Friday 16 October 2009

Gately's "Unnatural" Death


Breaking: Gately death due to complications of queerness. 
So says the latest homophobic hate piece from Jan Moir over at the Daily Mail.  Not in so many words, of course, but the message is clear nonetheless.  Gately’s death was not natural, screams the headline.  What’s not written is the implied justification for this opinion: because Gately’s sexuality was not natural.  Sad and homophobic as the piece is, it’s also rather funny the lengths that Moir will go to to blame Gately’s sexuality for his death.  Moir’s concluding piece of evidence that his queerness killed him?
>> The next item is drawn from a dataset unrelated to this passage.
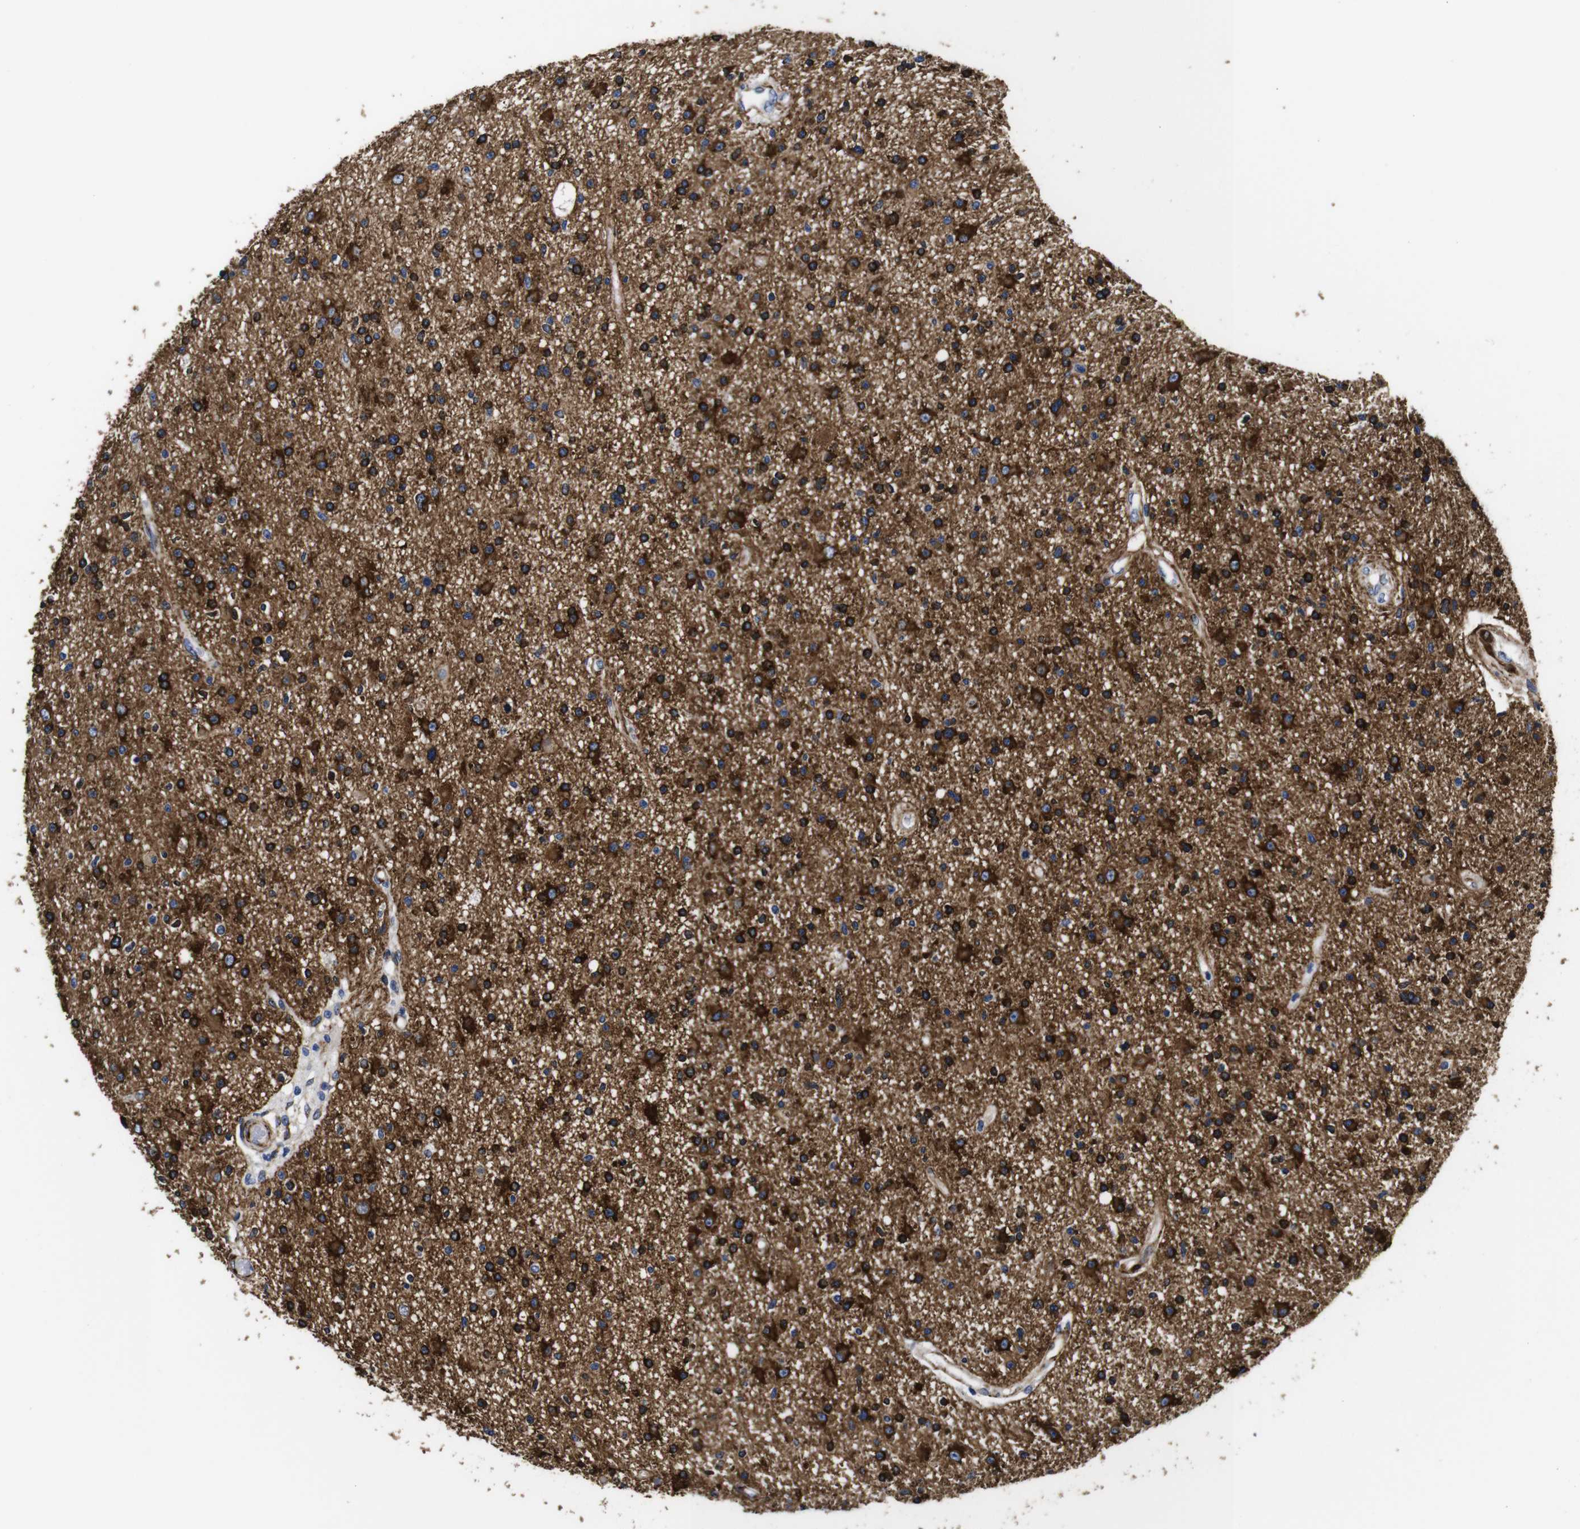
{"staining": {"intensity": "strong", "quantity": ">75%", "location": "cytoplasmic/membranous"}, "tissue": "glioma", "cell_type": "Tumor cells", "image_type": "cancer", "snomed": [{"axis": "morphology", "description": "Glioma, malignant, High grade"}, {"axis": "topography", "description": "Brain"}], "caption": "There is high levels of strong cytoplasmic/membranous expression in tumor cells of glioma, as demonstrated by immunohistochemical staining (brown color).", "gene": "LRIG1", "patient": {"sex": "male", "age": 33}}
Gately and his husband may or may not have had a threesome on the night that Gately died.  Because straight couples never have threesomes.  Or, for that matter, engage in sexual practices more often associated with gay men. 
What is more troubling about the article is Moir’s insistence on turning Gately’s death into an argument against “the happy ever after myth” of marriage equality. 
"Gay activists are always calling for tolerance and understanding about same-sex relationships, arguing that they are just the same as heterosexual marriages. Not everyone, they say, is like George Michael.
Of course, in many cases this may be true. Yet the recent death of Kevin McGee, the former husband of Little Britain star Matt Lucas, and now the dubious events of Gately's last night raise troubling questions about what happened.
It is important that the truth comes out about the exact circumstances of his strange and lonely death."  (Emphasis mine).
The fight for marriage equality has nothing to do with Gately’s death.  She is taking one possible case of something that might not have even happened as proof that gay marriage doesn’t work.  By the same logic I could point to a divorced couple as proof that all heterosexual marriages don’t work.  You can’t base any conclusions on a sample of one.  For that matter, I wasn't aware that (possibly) having a threesome automatically meant your marriage was dysfunctional anyway.  I'm sure it works for plenty of people.  There are happy and unhappy same-sex relationships just as there are happy and unhappy heterosexual relationships, and besides, I think straight people have the monopoly on dysfunctional marriages, don’t you?  They’ve been doing it a lot longer than we have (if we can do it at all, that is.)
In Moir’s world all queers are promiscuous, and destined for an early death.  The use of the phrase “strange and lonely” brings to mind Dyer’s “sad young man” of the Hayes Code era films; a stereotypical character that was frequently made ‘safe’ and/or ‘saved’ through death.  And that, it seems, is Moir’s final point.  Gately deserved to die for daring to be queer.  That he did so in a way that Moir believes condemns his “very different and more dangerous lifestyle” all the better. 
After all, how can someone who lives an “unnatural” life have a natural death?

UPDATE: This issue has been getting a lot of coverage on twitter today, with the result that the Mail has changed the headline on the article but not on the links to the right (via: @charltonbrooker).  
UPDATE 2: They've changed the links on the right now as well (via: @charltonbrooker).